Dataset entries

■ ■ ■

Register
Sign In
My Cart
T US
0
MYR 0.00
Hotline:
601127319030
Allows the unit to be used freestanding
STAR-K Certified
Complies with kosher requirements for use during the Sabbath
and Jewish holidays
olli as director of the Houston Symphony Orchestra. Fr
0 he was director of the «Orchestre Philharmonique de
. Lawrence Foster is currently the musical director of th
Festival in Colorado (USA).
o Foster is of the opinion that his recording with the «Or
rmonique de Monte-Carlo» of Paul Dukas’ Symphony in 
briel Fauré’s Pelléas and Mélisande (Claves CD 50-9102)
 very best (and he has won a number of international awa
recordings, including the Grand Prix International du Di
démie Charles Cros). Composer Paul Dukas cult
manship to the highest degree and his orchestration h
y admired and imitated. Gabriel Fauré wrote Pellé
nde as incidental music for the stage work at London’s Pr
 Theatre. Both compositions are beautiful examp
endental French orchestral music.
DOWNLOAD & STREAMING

■ ■ ■

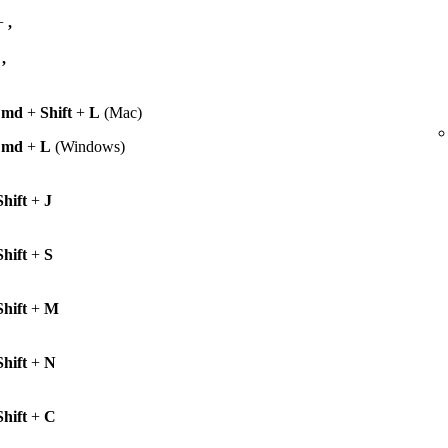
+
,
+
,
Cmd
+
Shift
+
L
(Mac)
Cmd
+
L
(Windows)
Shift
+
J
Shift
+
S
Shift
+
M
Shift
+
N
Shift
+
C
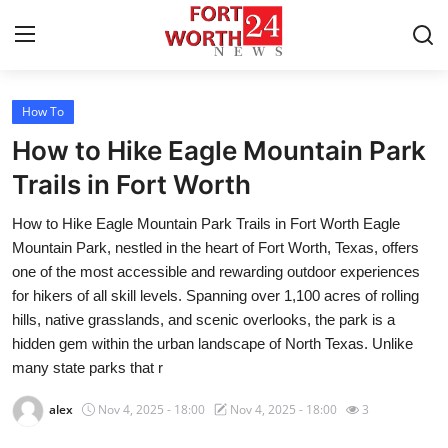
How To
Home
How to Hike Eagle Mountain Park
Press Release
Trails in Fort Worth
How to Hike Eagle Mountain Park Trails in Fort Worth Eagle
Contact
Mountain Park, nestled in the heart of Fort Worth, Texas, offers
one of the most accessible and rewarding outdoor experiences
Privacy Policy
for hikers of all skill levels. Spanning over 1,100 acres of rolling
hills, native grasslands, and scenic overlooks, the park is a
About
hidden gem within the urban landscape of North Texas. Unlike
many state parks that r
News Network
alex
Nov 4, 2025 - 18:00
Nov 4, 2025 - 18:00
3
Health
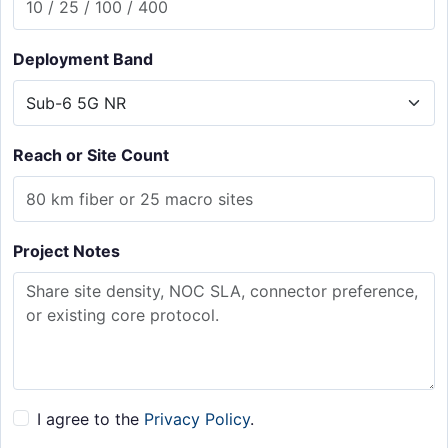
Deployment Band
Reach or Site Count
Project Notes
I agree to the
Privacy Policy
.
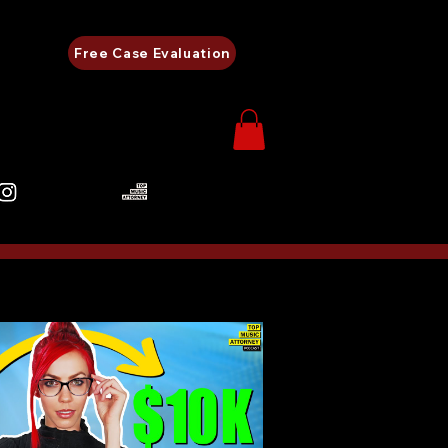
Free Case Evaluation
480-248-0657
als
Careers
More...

■ ■ ■

**What you will do:** Out of the entries above, write out only the lines between the line holding "and Jewish holidays" and the line holding "recordings, including the", inclusive, each exactly as given.

**Worked solution:**
and Jewish holidays
olli as director of the Houston Symphony Orchestra. Fr
0 he was director of the «Orchestre Philharmonique de
. Lawrence Foster is currently the musical director of th
Festival in Colorado (USA).
o Foster is of the opinion that his recording with the «Or
rmonique de Monte-Carlo» of Paul Dukas’ Symphony in 
briel Fauré’s Pelléas and Mélisande (Claves CD 50-9102)
 very best (and he has won a number of international awa
recordings, including the Grand Prix International du Di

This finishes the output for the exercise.